What to do:
Repeat the data as given. Images do not go in the copy.

Provided material:
┄┄┄┄┄┄┄┄┄┄┄┄┄┄┄┄┄┄┄┄
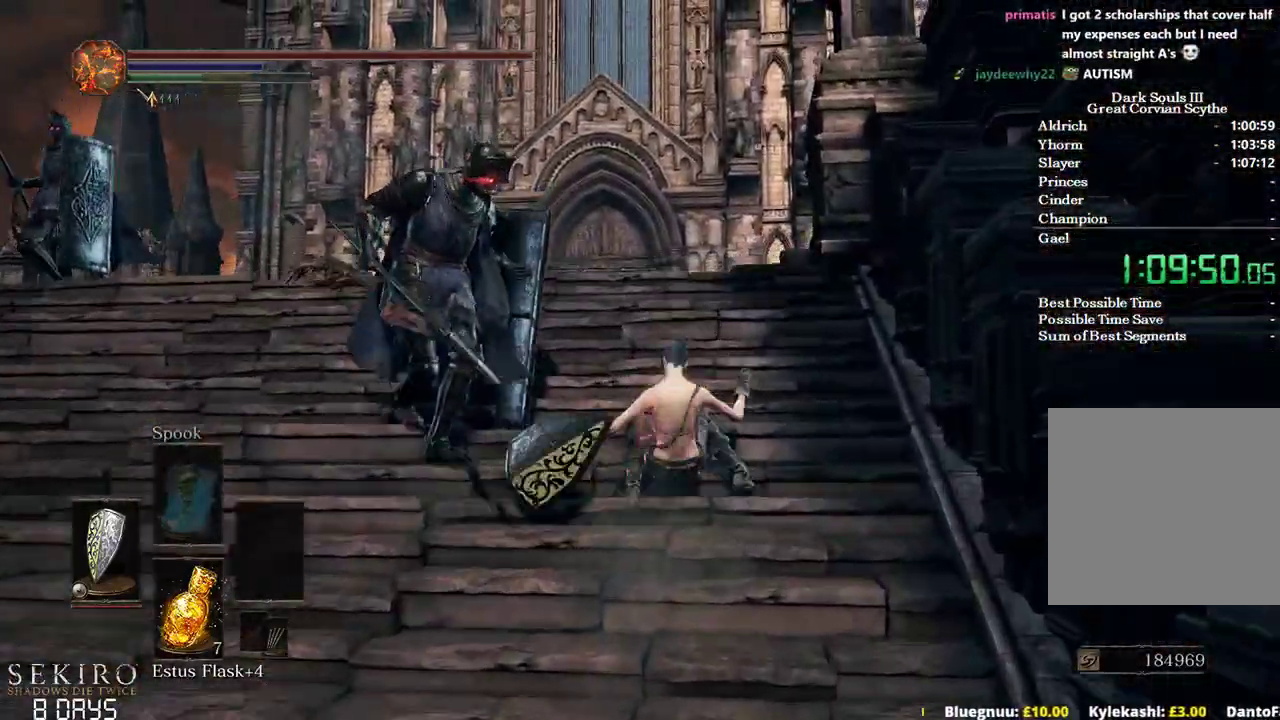
{"buttons": ["B"], "left_stick": "up", "right_stick": "down", "events": [[83, "B", "up"], [183, "B", "down"], [267, "right_stick", "down"]]}
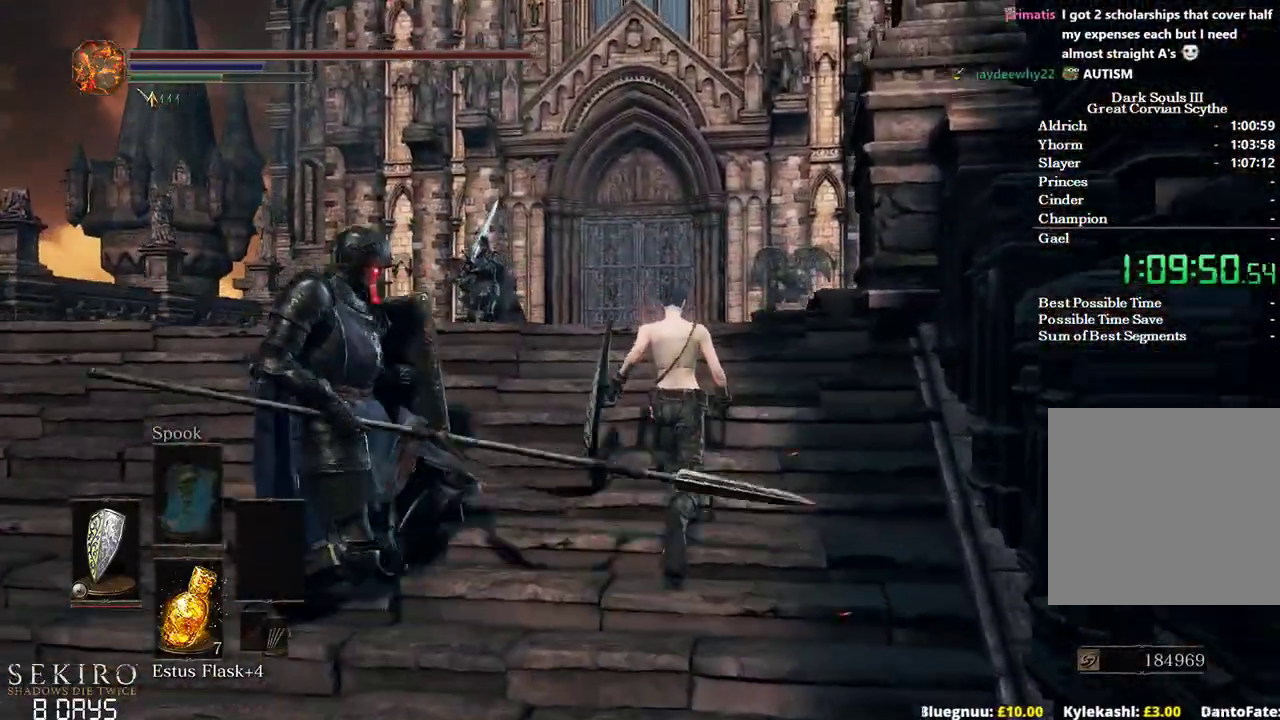
{"buttons": ["B"], "left_stick": "up", "right_stick": "down", "events": []}
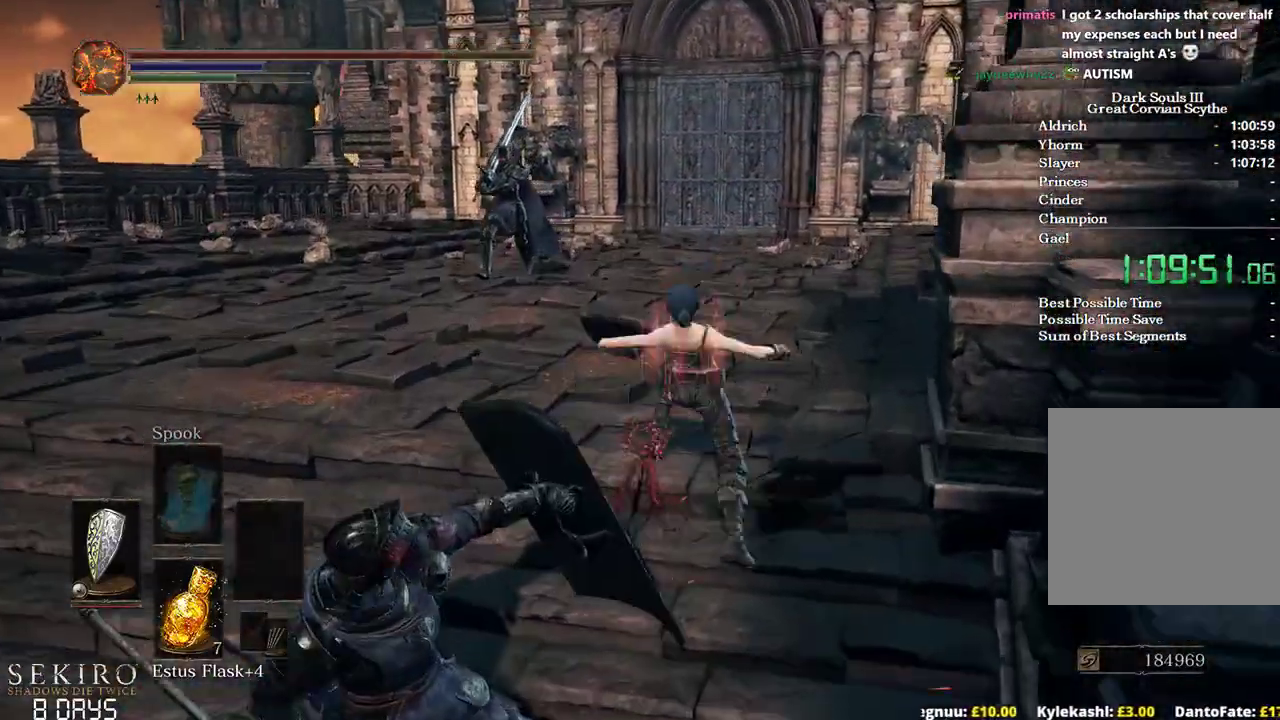
{"buttons": [], "left_stick": "up", "right_stick": "down", "events": [[183, "B", "up"]]}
┄┄┄┄┄┄┄┄┄┄┄┄┄┄┄┄┄┄┄┄
Task response:
{"buttons": ["B"], "left_stick": "up", "right_stick": "down", "events": [[83, "B", "up"], [183, "B", "down"], [267, "right_stick", "down"]]}
{"buttons": ["B"], "left_stick": "up", "right_stick": "down", "events": []}
{"buttons": [], "left_stick": "up", "right_stick": "down", "events": [[183, "B", "up"]]}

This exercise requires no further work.